Dr. Wilhelm Füßl: Historiker und Leiter des Archivs des Deutschen Museums (seit 1992). Sein Forschungsinteresse gilt der Geschichte technischer Sammlungen und den Wechselwirkungen von Biografie und Technikgeschichte. Er publizierte 2005 die Biografie „Oskar von Miller 1855–1934“ und ist u.a. Herausgeber bzw. Mitherausgeber der Bücher „100 Jahre Konrad Zuse – Einblicke in den Nachlass" (2010), „Geschichte des Deutschen Museums. Akteure, Artefakte, Ausstellungen“ (2003) und „Biographie und Technikgeschichte“ (1998).

 

 

Metadaten als Herausforderung: Die Digitalisierung der Tonbänder der Sammlung Oskar Sala

Mag. Nadja Wallaszkovits (Phonogrammarchiv der Österreichischen Akademie der Wissenschaften, Wien)

Oskar Sala hinterließ insgesamt ca. 1200 analoge Tonbänder, die eine einzigartige Dokumentation seiner Arbeit darstellen. Diesen wertvollen Bestand in seiner Gesamtheit dauerhaft zu sichern und zu digitalisieren stellt eine besondere Herausforderung dar: Die Magnetbänder sind genauer betrachtet eigentlich keine reinen Tonträger, sondern Arbeitsmaterial, Notizbücher und nicht selten Gesamtkunstwerk in einem. Mit unzähligen Zwischenspännen, handschriftlichen Notizen und Markern versehen, stellen sie neben dem Audioinhalt auch eine einzigartige Fülle von zusätzlichen Informationen zur Verfügung.
Der Vortrag erläutert die Vorgehensweise von der Begutachtung der Geräte und Bänder, über die Ermittlung der Abspielparameter bis zur Entwicklung eines Konzeptes und der Digitalisierung und komplexen Metadatensicherung der Tonbänder Oskar Salas.

Nadja Wallaszkovits studierte Musik- und Theaterwissenschaft an der Universität Wien und arbeitete nach einer Ausbildung zum Diplom Audio Engineer, SAE, seit 1988 als Tonmeisterin in den Studios des Wiener Konzerthauses und für verschiedene nationale und internationale Schallplattenproduktionen.

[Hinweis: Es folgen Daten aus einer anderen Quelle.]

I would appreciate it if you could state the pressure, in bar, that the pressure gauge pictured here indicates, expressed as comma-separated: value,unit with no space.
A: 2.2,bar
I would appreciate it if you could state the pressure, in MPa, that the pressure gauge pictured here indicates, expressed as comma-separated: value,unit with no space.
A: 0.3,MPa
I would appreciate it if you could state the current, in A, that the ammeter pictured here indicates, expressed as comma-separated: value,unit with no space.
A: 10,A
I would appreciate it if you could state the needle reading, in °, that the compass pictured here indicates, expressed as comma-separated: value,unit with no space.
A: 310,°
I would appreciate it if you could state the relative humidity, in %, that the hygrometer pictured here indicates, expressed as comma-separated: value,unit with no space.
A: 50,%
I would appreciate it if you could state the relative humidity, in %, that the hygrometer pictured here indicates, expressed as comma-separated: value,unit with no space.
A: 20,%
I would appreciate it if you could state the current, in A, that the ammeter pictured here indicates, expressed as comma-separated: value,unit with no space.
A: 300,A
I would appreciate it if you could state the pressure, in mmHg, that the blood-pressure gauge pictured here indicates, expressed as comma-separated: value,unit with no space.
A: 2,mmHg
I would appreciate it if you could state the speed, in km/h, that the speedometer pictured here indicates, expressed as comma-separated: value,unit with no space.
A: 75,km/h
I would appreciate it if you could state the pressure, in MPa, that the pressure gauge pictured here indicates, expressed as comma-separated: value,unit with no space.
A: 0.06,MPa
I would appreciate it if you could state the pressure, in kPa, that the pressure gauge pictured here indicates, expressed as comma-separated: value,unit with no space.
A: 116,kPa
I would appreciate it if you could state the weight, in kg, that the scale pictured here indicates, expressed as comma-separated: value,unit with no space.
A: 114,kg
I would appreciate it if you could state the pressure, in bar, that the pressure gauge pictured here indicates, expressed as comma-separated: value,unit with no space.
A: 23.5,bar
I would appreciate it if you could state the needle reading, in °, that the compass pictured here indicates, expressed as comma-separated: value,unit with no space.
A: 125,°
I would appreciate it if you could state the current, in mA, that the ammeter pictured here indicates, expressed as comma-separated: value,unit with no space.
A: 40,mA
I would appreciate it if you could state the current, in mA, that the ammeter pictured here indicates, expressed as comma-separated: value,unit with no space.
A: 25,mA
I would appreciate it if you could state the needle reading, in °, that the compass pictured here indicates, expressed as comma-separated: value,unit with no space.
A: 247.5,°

Seit 1998 ist sie Mitarbeiterin des Phonogrammarchivs der Österreichischen Akademie der Wissenschaften, wo sie als Leiterin der Audioabteilung für die konservatorische und technische Betreuung der Sammlung, sowie für die Digitalisierung der Bestände verantwortlich ist. Sie ist als Trainerin und Konsulentin für Nationale und Internationale Institutionen tätig und Mitglied der technischen Komitees der AES und IASA (International Association for Sound and Audiovisual Archives).